Prince Majestic, royally-bred as his name suggests by Noble Bijou from the New Zealand Oaks and dual New Zealand Cup winner Princess Mellay, had won the Gr. 1 AJC Spring Champion Stakes as an early three-year-old.
At the 1982 Sydney carnival some 18 months later, he added the STC Tancred Stakes and AJC Queen Elizabeth Stakes, while in the space of a week, Gold Hope completed her own double in the AJC Doncaster Handicap and All Aged Stakes. Nigel Tiley rode both Verner stars in their perfect Group One quadrella, and for good measure he added the Sydney Cup on the Alan Jones-trained Azawary.
After adding the Gr. 3 Katies Cup at the Queensland winter carnival, Gold Hope went to stud the following spring and over the next dozen years she produced seven foals, with the five that raced all winners. Her best were the 1985 Clear Choice filly Byzance Star, winner of the Gr. 2 Taranaki 2YO Classic, and the 1993 Bluebird filly Blue Storm, who has been the linchpin to the family’s successes over recent years.

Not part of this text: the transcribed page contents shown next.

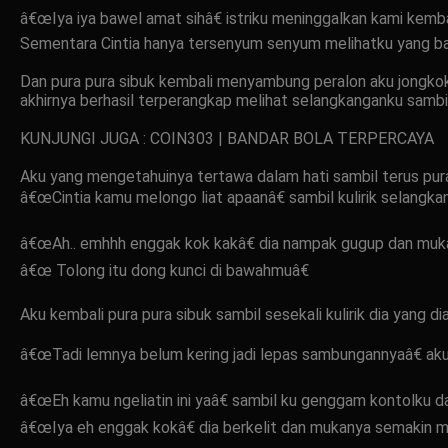
â€œIya iya bawel amat sihâ€ istriku meninggalkan kami kemb
Sementara Cintia hanya tersenyum senyum melihatku yang ba
Dan pura pura sibuk kembali menyambung peralon aku jongko
akhirnya berhasil terperangkap melihat selangkanganku sambi
KUNJUNGI JUGA : COIN303 | BANDAR BOLA TERPERCAYA
Aku yang mengetahuinya tertawa dalam hati sambil terus pur
â€œCintia kamu melongo liat apaanâ€ sambil kulirik selangk
â€œAh.. emhhh enggak kok kakâ€ dia nampak gugup dan mu
â€œ Tolong itu dong kunci di bawahmuâ€
Aku kembali pura pura sibuk sambil sesekali kulirik dia yang 
â€œTadi lemnya belum kering jadi lepas sambungannyaâ€ aku 
â€œEh kamu ngeliatin ini yaâ€ sambil ku genggam kontolku dar
â€œIya eh enggak kokâ€ dia berkelit dan mukanya semakin m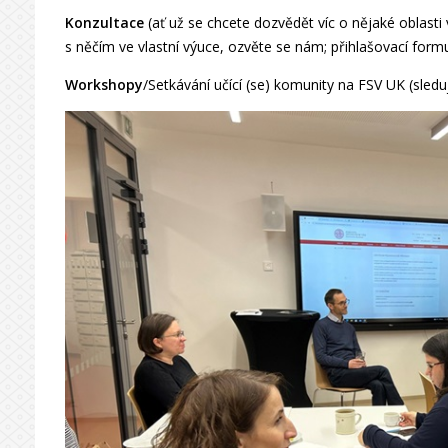
Konzultace
(ať už se chcete dozvědět víc o nějaké oblast
s něčím ve vlastní výuce, ozvěte se nám; přihlašovací form
Workshopy
/Setkávání učící (se) komunity na FSV UK (sleduj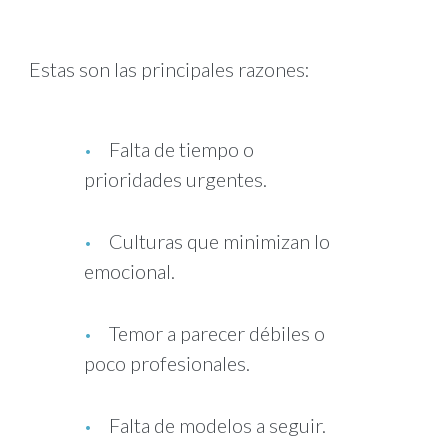
Estas son las principales razones:
Falta de tiempo o
prioridades urgentes.
Culturas que minimizan lo
emocional.
Temor a parecer débiles o
poco profesionales.
Falta de modelos a seguir.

After winning the Gr. 3 VRC Frances Tressady Stakes and VATC Mannersim Stakes, Blue Storm joined the Ingham brothers’ Woodlands Stud broodmare band, where she was to leave the Zabeel filly Steflara, winner of the Gr. 3 AJC Breeders’ Classic and producer in turn of the stakes-placed Redoute’s Choice fillies Pleiades and Glissade.

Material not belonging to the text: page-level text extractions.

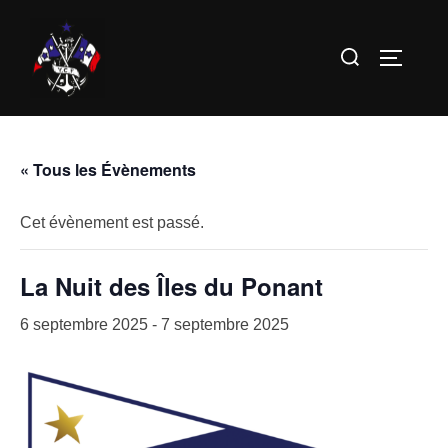
Aller
au
Rechercher :
PERMUT
contenu
« Tous les Évènements
Cet évènement est passé.
La Nuit des Îles du Ponant
6 septembre 2025
-
7 septembre 2025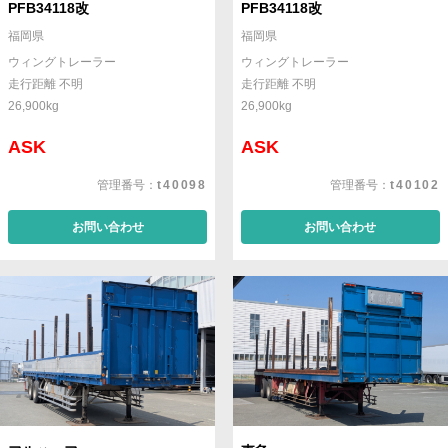
PFB34118改
PFB34118改
福岡県
福岡県
ウィングトレーラー
ウィングトレーラー
走行距離 不明
走行距離 不明
26,900kg
26,900kg
ASK
ASK
管理番号：
t40098
管理番号：
t40102
お問い合わせ
お問い合わせ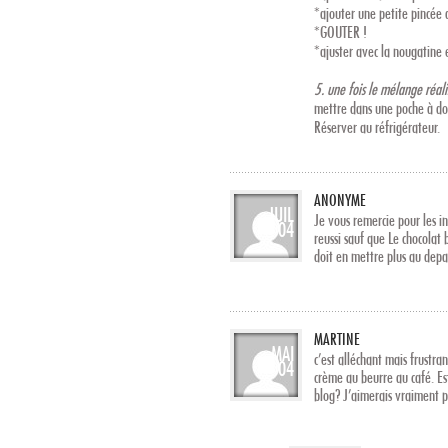
*ajouter une petite pincée 
*GOUTER !
*ajuster avec la nougatine e
5. une fois le mélange réali
mettre dans une poche à dou
Réserver au réfrigérateur.
ANONYME
JUIL
Je vous remercie pour les i
04
reussi sauf que Le chocolat 
doit en mettre plus au depa
MARTINE
MAI
c’est alléchant mais frustra
04
crème au beurre au café. Es
blog? J’aimerais vraiment p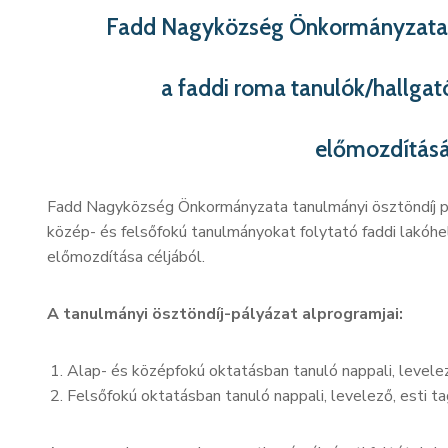
Fadd Nagyközség Önkormányzata t
a faddi roma tanulók/hallgat
előmozdítás
Fadd Nagyközség Önkormányzata tanulmányi ösztöndíj pál
közép- és felsőfokú tanulmányokat folytató faddi lakóh
előmozdítása céljából.
A tanulmányi ösztöndíj-pályázat alprogramjai:
Alap- és középfokú oktatásban tanuló nappali, levelez
Felsőfokú oktatásban tanuló nappali, levelező, esti t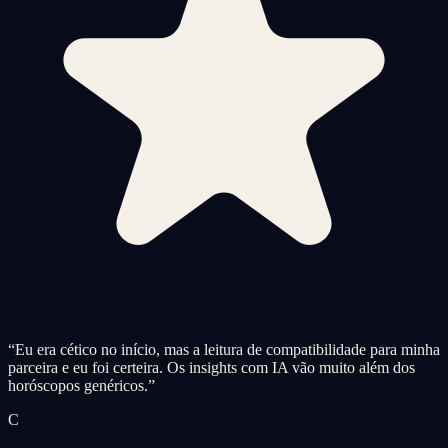
“
Eu era cético no início, mas a leitura de compatibilidade para minha
parceira e eu foi certeira. Os insights com IA vão muito além dos
horóscopos genéricos.
”
C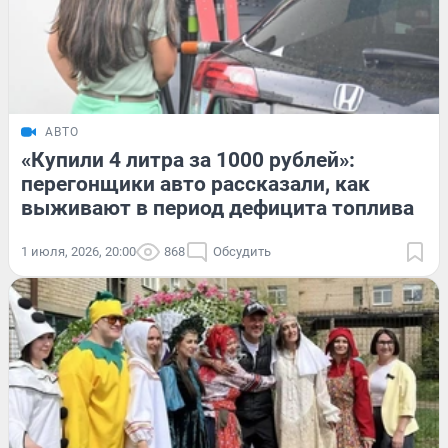
АВТО
«Купили 4 литра за 1000 рублей»:
перегонщики авто рассказали, как
выживают в период дефицита топлива
1 июля, 2026, 20:00
868
Обсудить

The latter of that pair has excelled at stud as the dam of the Gr. 1 One Thousand Guineas winner Flit and granddam of Broadsiding, while Glissade’s half-sister Squalls is the dam of last season’s Gr. 1 ATC Flight and Surround Stakes winner Tropical Squall.

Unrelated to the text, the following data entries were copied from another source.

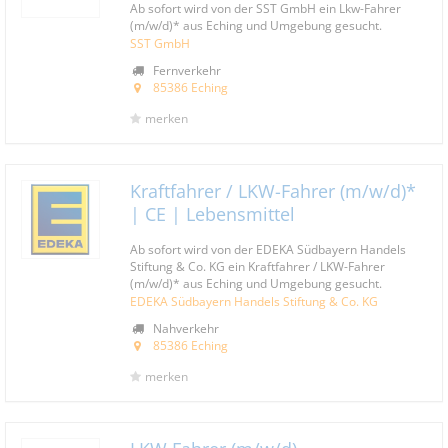
Ab sofort wird von der SST GmbH ein Lkw-Fahrer
(m/w/d)* aus Eching und Umgebung gesucht.
SST GmbH
Fernverkehr
85386 Eching
merken
Kraftfahrer / LKW-Fahrer (m/w/d)*
| CE | Lebensmittel
Ab sofort wird von der EDEKA Südbayern Handels
Stiftung & Co. KG ein Kraftfahrer / LKW-Fahrer
(m/w/d)* aus Eching und Umgebung gesucht.
EDEKA Südbayern Handels Stiftung & Co. KG
Nahverkehr
85386 Eching
merken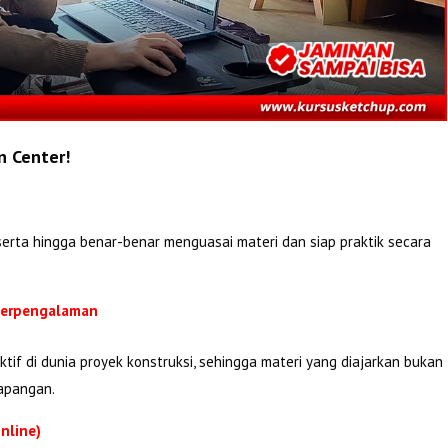
n Center!
erta hingga benar-benar menguasai materi dan siap praktik secara
 Berpengalaman
tif di dunia proyek konstruksi, sehingga materi yang diajarkan bukan
lapangan.
nline)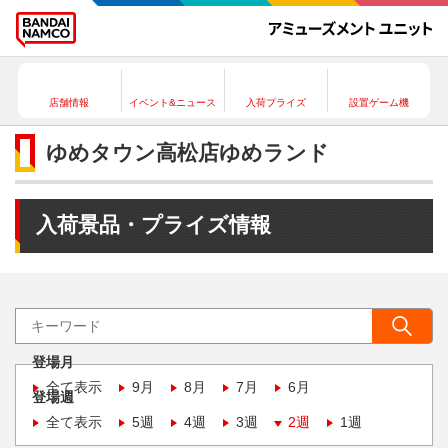
店舗情報
イベント&ニュース
入荷プライズ
設置ゲーム機
ゆめタウン高松店ゆめランド
入荷景品・プライズ情報
登場月
全て表示
9月
8月
7月
6月
登場週
全て表示
5週
4週
3週
2週
1週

In 2008 much of this line came into the ownership of Darley with the purchase of the Woodlands Stud breeding empire, as recounted by Darley’s Head of Stallions Alistair Pulford.
“Glissade was one of the first we bred from the Woodlands band,” Pulford told Raceform this week. “She was trained by Peter Snowden and showed a lot of two-year-old speed to win on debut, but she ended up having only a handful of starts.
“Besides Flit she produced Speedway, who won a couple of races and is now the dam of Broadsiding. Unfortunately he was the last of only of three foals she produced before we lost her with colic a couple of years ago.”
The Caulfield Guineas on Saturday week, for which he is the odds-on favourite, now looms large on Broadsiding’s spring agenda, and as Pulford points out, a wealth of opportunity is on the table.
That includes the Cox Plate, in which he would get the chance to go one better than his Godolphin predecessor Anamoe, who in his next start after winning the 2021 Caulfield Guineas was narrowly beaten at Moonee Valley before returning victorious as a four-year-old.